Für zum Verbrauch bestimmte Hilfsmittel, zu denen etwa die Einweghandschuhe gehören, erstattet die Pflegekasse monatlich einen Pauschalbetrag in Höhe von 40 Euro.
Zuschüsse für die Wohnraumanpassung
Die ebenerdige Dusche ist das beste Beispiel für wohnraumanpassende Maßnahmen. Ab einem bestimmten Alter werden Sie nicht mehr ohne fremde Hilfe aus der Badewanne kommen; schon gar nicht, wenn Sie pflegebedürftig sind. Planen Sie eine Maßnahme zur Verbesserung Ihrer Wohnqualität im Alter, erhalten Sie einen einmaligen Zuschuss in Höhe von 4.000 Euro von der Pflegekasse. Dazu zählen grundsätzlich alle Maßnahmen, die eine Barrierefreiheit schaffen. Eine Besonderheit: Wenn sich der Pflegegrad ändert, wird der Zuschuss nach Antrag mit etwas Glück erneut gewährt.

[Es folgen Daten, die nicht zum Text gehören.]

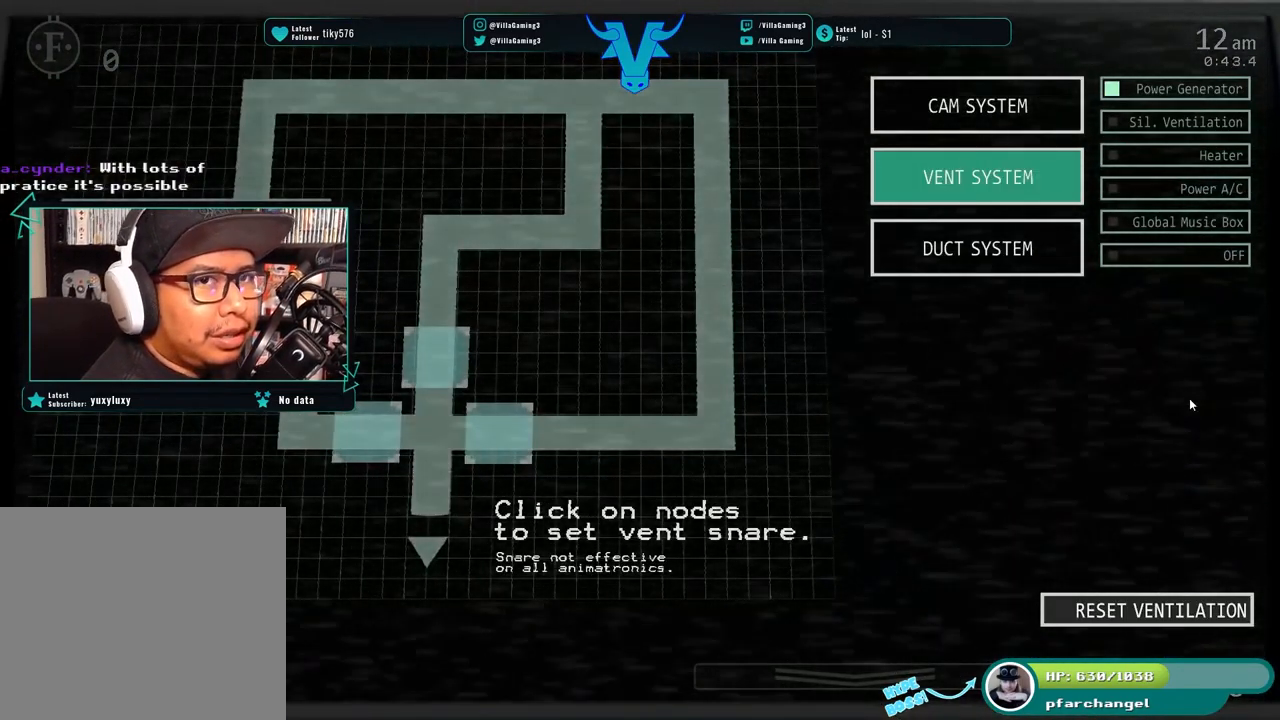
{"keys": [], "events": [[200, "s", "down"], [367, "s", "up"]]}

Die Wohnraumanpassung soll es pflegebedürftigen Menschen erlauben, solange es geht in ihrem gewohnten Umfeld wohnen zu bleiben. Auch wenn eine ambulante Pflege notwendig wird, sind diverse Umbauten meist nötig. Voraussetzung für den Erhalt des Zuschusses ist, dass Sie mindestens einen Pflegegrad besitzen. Folgende Maßnahmen werden von der Pflegekasse mit einem Zuschuss gefördert:
- Aufzüge und Treppenlifte
- neue Fenstergriffe in rollstuhlgerechter Höhe
- Ersatz der Badewanne durch eine ebenerdige Dusche
- Verbreiterung von Türen
Diese Liste könnte beliebig erweitert werden. Grundsätzlich sollte die Wohnung eines Pflegebedürftigen so ausgestattet sein, dass keine Stolperfallen vorhanden sind. Noch umfangreicher sind die baulichen Veränderungen, wenn der Pflegebedürftige im Rollstuhl sitzt. Dann müssen sich Lichtschalter und Arbeitsplatten in einer gut erreichbaren Höhe befinden. Eventuell müssen Türöffnungen vergrößert und ein barrierefreies WC eingebaut werden. Selbst die nachträgliche Installation von Bewegungsmeldern in der Wohnung ist eine bauliche Maßnahme, die von der Pflegekasse gefördert wird. Gleiches gilt für den Einbau einer Wechselsprechanlage. Es gibt aber auch einige bauliche Maßnahmen, für die Sie keinen Zuschuss erhalten. Dies betrifft zum Beispiel die Ausstattung der Wohnung mit einem Telefon oder Brandschutzmaßnahmen aller Art. Auch eine Rollstuhlgarage wird von der Pflegekasse nicht gefördert.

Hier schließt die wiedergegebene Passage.